第三十二部第二章 誘いその一
誘い
モンサルヴァートは多忙を極めていた。宇宙艦隊司令長官になってからも統帥本部長であった時と同じだけの仕事を抱え卿もまた書類の山を前にしていたのである。
「では閣下」
彼の前に立つ士官が声をかけてきていた。
「この書類はこれで」
「全て決裁した」
その士官に対して述べる。見ればその士官の階級は少佐である。まだ若いところを見ると貴族階級出身であることを伺わせる。
「だから。持って行ってくれ」
「はっ、わかりました」
少佐は敬礼をした後でその書類の山を受け取りそのうえで部屋から消えた。それからも彼の激務は続き書類を次々と処理していっていた。部屋に詰めている他のスタッフ達も同じである。
「閣下」
その中でスタッフの一人が彼に声をかけてきた。
「一つ御聞きしたいのですが」
「どうした?」
「現在の艦隊数ですが」
彼が言うのはこのことだった。
「現状で宜しいのですか」
「現状か」
「はい」
もう一度彼に対して言ってきた。
「数字のうえでの現状で。宜しいのでしょうか」
「総統はそう仰っている」
「総統がですか」
「既に議会でも承認された。数字においての数で行く」
「左様ですか。数字のうえでですか」
今エウロパ軍は五百個艦隊を保有している。これは連合との戦争前に増員して編成したものである。
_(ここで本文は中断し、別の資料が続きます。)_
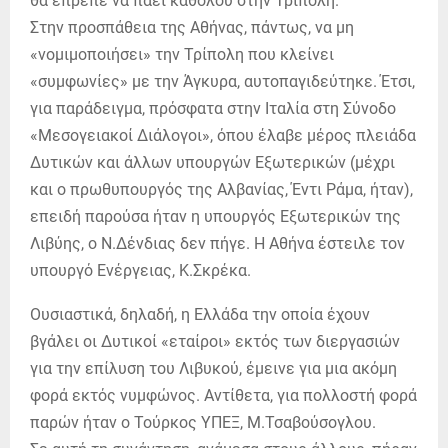
θα έπρεπε να πάει καθόλου στην Τρίπολη.
Στην προσπάθεια της Αθήνας, πάντως, να μη
«νομιμοποιήσει» την Τρίπολη που κλείνει
«συμφωνίες» με την Άγκυρα, αυτοπαγιδεύτηκε. Έτσι,
για παράδειγμα, πρόσφατα στην Ιταλία στη Σύνοδο
«Μεσογειακοί Διάλογοι», όπου έλαβε μέρος πλειάδα
Δυτικών και άλλων υπουργών Εξωτερικών (μέχρι
και ο πρωθυπουργός της Αλβανίας, Έντι Ράμα, ήταν),
επειδή παρούσα ήταν η υπουργός Εξωτερικών της
Λιβύης, ο Ν.Δένδιας δεν πήγε. Η Αθήνα έστειλε τον
υπουργό Ενέργειας, Κ.Σκρέκα.
Ουσιαστικά, δηλαδή, η Ελλάδα την οποία έχουν
βγάλει οι Δυτικοί «εταίροι» εκτός των διεργασιών
για την επίλυση του Λιβυκού, έμεινε για μια ακόμη
φορά εκτός νυμφώνος. Αντίθετα, για πολλοστή φορά
παρών ήταν ο Τούρκος ΥΠΕΞ, Μ.Τσαβούσογλου.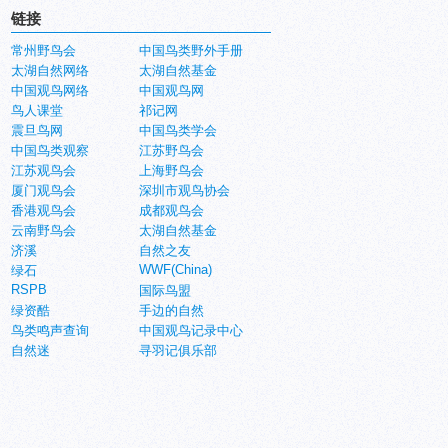
链接
常州野鸟会
中国鸟类野外手册
太湖自然网络
太湖自然基金
中国观鸟网络
中国观鸟网
鸟人课堂
祁记网
震旦鸟网
中国鸟类学会
中国鸟类观察
江苏野鸟会
江苏观鸟会
上海野鸟会
厦门观鸟会
深圳市观鸟协会
香港观鸟会
成都观鸟会
云南野鸟会
太湖自然基金
济溪
自然之友
WWF(China)
绿石
RSPB
国际鸟盟
绿资酷
手边的自然
鸟类鸣声查询
中国观鸟记录中心
自然迷
寻羽记俱乐部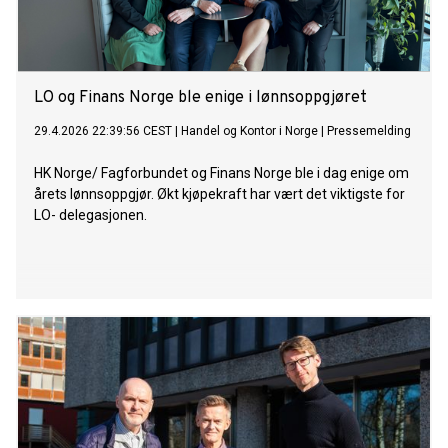
LO og Finans Norge ble enige i lønnsoppgjøret
29.4.2026 22:39:56 CEST
|
Handel og Kontor i Norge
|
Pressemelding
HK Norge/ Fagforbundet og Finans Norge ble i dag enige om
årets lønnsoppgjør. Økt kjøpekraft har vært det viktigste for
LO- delegasjonen.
だがその連合との戦争により数を大きく減らし実質には三百五十個艦隊程度の数しかないのが実情だ。それだけ連合との闘いで消耗してしまったのだ。
「それでは五百で」
「随時実数もそこに戻していければいいがな」
「そうですね。それは」
「しかし。今はな」
また一枚書類を決裁し終えてからぼやくモンサルヴァートであった。
「無理な話なのはわかっている」
「確かに」
「あまりにも戦死者が多い」
エウロパ軍はこの戦争で全軍の三割を失った。しかもただの三割ではない。予備兵力まで組み込んでの三割である。つまり今確かに戦える戦力は開戦前の三割しかいないのだ。
「だからな」
「今は補充は無理ですか」
「今のところはだ」
あらためて述べるモンサルヴァートだった。
「残念なことだが」
「人員はそうなりますか」
「何処かで補充できればいいが」
こう思わずにいられないのは彼が宇宙艦隊司令長官だからだ。艦隊を統率する者として当然の考えであった。
「今はな。それよりもやることが多過ぎる」
「エウロパ全体として」
「そうだ。軍はそこまでは触れてはいないが」
「はい」
あくまで軍務だけである。軍人の発言権が比較的強く現役武官であっても閣僚となることのできるエウロパであっても軍人が行える仕事の範囲は軍のことについてだけである。他の民生やそういった部分はそれぞれの官僚が受け持つのはエウロパもまた同じである。
「それでもだ。あまりにも多いな」
「全くです」
「艦隊にしろだ」
ここで話を艦隊に関することに戻すモンサルヴァートだった。
「人員の他には」
「まず艦艇ですか」
「四割近くが撃沈若しくは破損しているな」
「その通りです」
別のスタッフから報告があがった。
「そのうち完全に破壊されているものは二割です」
「二割か。思ったより少ないか」
「少ないでしょうか」
「ああ、少ないな」
あらためて言うモンサルヴァートであった。